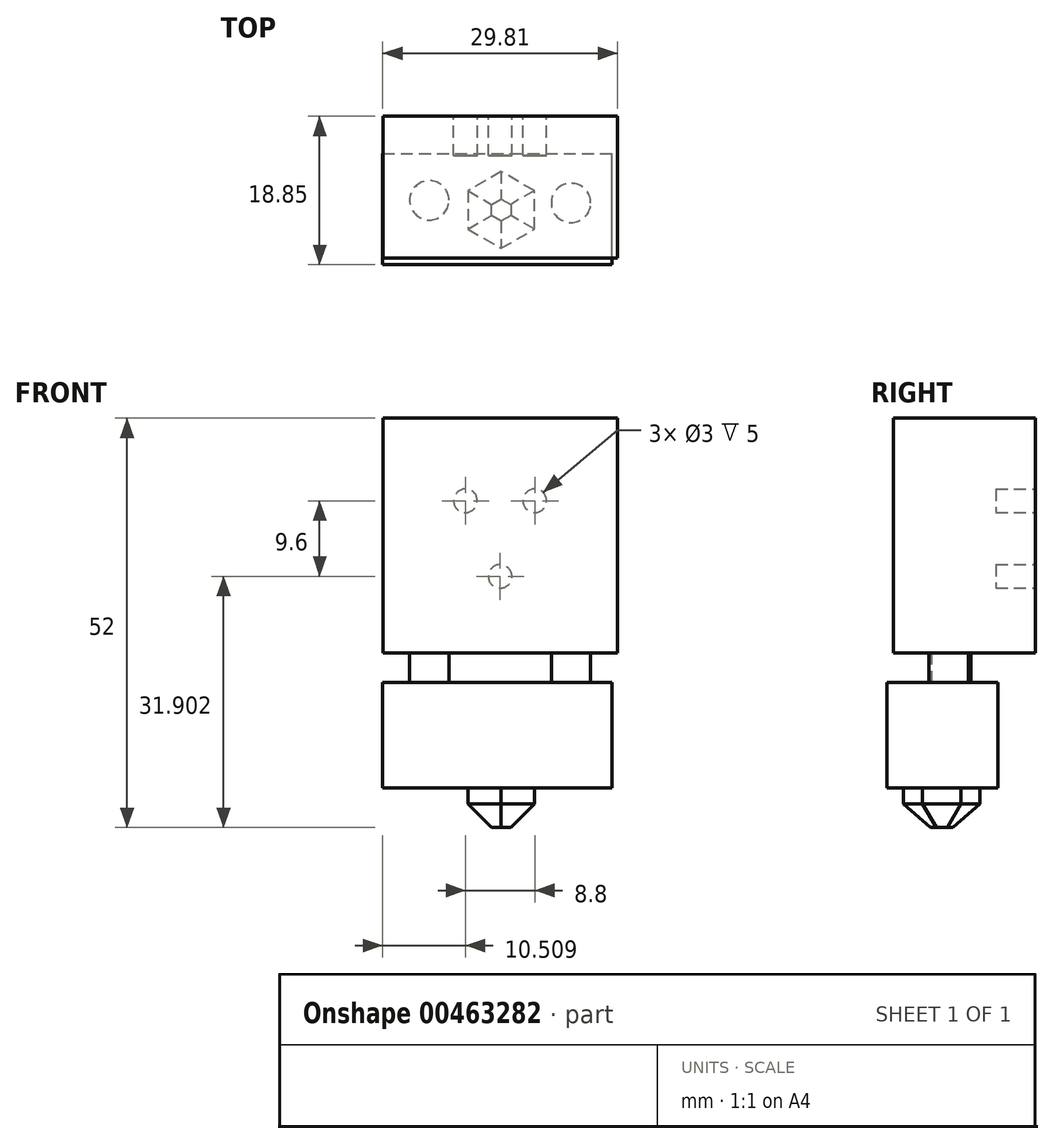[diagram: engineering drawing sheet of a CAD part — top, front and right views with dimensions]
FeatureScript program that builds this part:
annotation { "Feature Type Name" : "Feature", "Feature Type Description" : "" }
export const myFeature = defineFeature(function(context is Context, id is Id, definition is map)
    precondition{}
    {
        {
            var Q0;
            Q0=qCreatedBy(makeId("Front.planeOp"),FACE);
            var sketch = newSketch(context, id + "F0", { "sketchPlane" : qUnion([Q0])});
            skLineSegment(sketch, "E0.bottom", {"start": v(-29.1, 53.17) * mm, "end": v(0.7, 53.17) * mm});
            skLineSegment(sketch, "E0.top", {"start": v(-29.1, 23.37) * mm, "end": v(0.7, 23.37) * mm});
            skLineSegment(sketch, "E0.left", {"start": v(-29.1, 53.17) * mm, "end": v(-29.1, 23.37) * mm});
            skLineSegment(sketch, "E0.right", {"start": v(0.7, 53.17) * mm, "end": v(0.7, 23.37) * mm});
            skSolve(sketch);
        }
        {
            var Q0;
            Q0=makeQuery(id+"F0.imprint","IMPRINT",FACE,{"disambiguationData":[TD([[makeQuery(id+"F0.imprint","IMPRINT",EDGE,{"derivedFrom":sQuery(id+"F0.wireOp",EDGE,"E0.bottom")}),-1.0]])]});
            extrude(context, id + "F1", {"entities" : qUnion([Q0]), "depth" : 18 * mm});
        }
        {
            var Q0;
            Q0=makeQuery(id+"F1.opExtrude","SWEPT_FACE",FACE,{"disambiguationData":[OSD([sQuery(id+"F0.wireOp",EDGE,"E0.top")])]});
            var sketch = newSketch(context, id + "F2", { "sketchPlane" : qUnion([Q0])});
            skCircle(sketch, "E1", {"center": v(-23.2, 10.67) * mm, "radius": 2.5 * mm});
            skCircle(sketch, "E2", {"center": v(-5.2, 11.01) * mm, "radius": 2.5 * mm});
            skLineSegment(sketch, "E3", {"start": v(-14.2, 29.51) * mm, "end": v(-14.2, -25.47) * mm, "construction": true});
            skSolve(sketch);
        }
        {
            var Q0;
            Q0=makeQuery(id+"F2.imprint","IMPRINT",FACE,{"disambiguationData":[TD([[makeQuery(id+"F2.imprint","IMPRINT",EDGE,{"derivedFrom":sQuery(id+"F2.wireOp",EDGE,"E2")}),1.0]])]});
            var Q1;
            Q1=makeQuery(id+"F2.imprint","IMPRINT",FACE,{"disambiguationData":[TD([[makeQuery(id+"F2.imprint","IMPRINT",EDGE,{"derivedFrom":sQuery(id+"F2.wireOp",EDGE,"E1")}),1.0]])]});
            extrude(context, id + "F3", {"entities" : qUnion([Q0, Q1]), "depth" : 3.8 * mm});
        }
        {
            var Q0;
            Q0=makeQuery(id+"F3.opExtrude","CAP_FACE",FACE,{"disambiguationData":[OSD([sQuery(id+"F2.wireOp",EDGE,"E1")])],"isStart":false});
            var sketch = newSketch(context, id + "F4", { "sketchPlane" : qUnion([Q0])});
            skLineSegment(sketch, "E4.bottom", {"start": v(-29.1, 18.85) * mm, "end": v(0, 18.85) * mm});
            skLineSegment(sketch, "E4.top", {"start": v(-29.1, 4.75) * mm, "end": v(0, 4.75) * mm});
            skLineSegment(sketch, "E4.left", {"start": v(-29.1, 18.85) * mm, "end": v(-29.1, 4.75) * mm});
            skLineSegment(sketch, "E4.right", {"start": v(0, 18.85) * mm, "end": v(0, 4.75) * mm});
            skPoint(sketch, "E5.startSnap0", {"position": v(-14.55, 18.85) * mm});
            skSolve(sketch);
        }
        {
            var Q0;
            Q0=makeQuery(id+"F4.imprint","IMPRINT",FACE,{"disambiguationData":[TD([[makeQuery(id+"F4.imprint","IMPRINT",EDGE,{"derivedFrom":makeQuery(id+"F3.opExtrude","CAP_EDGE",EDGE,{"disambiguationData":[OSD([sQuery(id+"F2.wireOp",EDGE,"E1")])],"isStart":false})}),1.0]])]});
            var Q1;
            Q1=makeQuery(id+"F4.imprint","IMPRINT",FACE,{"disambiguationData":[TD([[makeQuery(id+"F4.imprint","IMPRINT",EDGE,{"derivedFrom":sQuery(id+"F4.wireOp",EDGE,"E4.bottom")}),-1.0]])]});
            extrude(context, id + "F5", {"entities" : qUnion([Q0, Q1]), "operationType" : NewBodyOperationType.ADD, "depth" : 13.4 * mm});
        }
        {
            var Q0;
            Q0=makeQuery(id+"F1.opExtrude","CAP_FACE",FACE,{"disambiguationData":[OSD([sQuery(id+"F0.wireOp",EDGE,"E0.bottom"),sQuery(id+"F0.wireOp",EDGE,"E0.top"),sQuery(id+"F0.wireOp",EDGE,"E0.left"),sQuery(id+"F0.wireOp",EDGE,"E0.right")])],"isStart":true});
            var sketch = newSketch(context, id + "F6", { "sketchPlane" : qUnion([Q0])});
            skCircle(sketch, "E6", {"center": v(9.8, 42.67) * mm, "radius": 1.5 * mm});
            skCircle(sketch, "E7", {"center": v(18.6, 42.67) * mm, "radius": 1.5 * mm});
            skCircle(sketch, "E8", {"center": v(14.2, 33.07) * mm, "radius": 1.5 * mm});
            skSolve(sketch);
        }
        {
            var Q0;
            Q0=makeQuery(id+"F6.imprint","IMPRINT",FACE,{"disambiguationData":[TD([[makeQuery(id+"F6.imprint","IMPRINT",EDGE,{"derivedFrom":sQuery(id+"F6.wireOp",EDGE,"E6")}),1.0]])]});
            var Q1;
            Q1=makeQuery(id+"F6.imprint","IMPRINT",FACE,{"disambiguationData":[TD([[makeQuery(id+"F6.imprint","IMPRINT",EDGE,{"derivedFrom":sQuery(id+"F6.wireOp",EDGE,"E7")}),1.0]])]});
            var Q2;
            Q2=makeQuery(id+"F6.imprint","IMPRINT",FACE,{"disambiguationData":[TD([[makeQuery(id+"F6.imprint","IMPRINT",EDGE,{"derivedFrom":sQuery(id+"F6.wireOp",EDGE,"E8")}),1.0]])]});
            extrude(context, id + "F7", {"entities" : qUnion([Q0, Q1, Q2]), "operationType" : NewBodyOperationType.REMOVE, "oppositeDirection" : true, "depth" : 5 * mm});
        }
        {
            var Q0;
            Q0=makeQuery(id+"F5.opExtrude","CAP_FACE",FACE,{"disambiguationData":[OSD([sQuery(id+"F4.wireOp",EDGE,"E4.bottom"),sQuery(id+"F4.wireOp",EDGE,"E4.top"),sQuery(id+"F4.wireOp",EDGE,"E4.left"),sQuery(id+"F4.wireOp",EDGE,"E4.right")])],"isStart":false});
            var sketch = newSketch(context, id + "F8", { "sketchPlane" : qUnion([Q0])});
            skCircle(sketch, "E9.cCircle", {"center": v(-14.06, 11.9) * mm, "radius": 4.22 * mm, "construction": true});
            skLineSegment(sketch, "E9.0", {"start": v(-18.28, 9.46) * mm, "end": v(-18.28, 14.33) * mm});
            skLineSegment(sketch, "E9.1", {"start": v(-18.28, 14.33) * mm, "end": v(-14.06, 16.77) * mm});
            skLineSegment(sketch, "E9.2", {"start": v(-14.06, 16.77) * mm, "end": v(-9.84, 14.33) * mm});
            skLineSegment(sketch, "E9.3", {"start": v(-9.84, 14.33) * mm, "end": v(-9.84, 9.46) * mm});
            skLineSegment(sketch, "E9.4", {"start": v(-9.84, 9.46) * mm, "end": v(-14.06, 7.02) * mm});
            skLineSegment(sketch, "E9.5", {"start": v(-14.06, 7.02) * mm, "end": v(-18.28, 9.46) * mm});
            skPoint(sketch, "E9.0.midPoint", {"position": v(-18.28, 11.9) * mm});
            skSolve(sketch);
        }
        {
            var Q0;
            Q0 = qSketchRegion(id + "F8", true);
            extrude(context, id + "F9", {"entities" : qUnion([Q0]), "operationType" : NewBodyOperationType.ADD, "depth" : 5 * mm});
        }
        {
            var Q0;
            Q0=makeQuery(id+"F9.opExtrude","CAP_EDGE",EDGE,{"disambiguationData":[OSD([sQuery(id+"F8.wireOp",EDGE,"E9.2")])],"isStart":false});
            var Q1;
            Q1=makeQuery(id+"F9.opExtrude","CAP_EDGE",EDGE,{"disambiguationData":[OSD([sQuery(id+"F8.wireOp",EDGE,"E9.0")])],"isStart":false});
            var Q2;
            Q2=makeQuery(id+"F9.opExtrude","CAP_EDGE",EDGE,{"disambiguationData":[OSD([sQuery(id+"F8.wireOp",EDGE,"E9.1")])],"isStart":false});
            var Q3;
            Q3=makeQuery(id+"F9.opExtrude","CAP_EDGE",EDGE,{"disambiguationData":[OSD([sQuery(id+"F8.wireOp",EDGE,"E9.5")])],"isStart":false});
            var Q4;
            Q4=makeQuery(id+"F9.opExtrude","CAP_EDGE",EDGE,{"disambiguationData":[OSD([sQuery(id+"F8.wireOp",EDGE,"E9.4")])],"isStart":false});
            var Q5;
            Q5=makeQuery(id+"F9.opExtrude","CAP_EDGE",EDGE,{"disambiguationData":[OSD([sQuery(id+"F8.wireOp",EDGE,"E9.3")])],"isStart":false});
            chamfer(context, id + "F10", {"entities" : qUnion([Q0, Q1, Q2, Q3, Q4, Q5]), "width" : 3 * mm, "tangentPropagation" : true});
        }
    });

==============================

#### SET PROBLEM
Write out again everything from the start of the records down to the line containing "export const myFeature", both ends included. Leave the pictures out of your answer.

#### SOLUTION FOR THIS PROBLEM
[diagram: engineering drawing sheet of a CAD part — top, front and right views with dimensions]
FeatureScript program that builds this part:
annotation { "Feature Type Name" : "Feature", "Feature Type Description" : "" }
export const myFeature = defineFeature(function(context is Context, id is Id, definition is map)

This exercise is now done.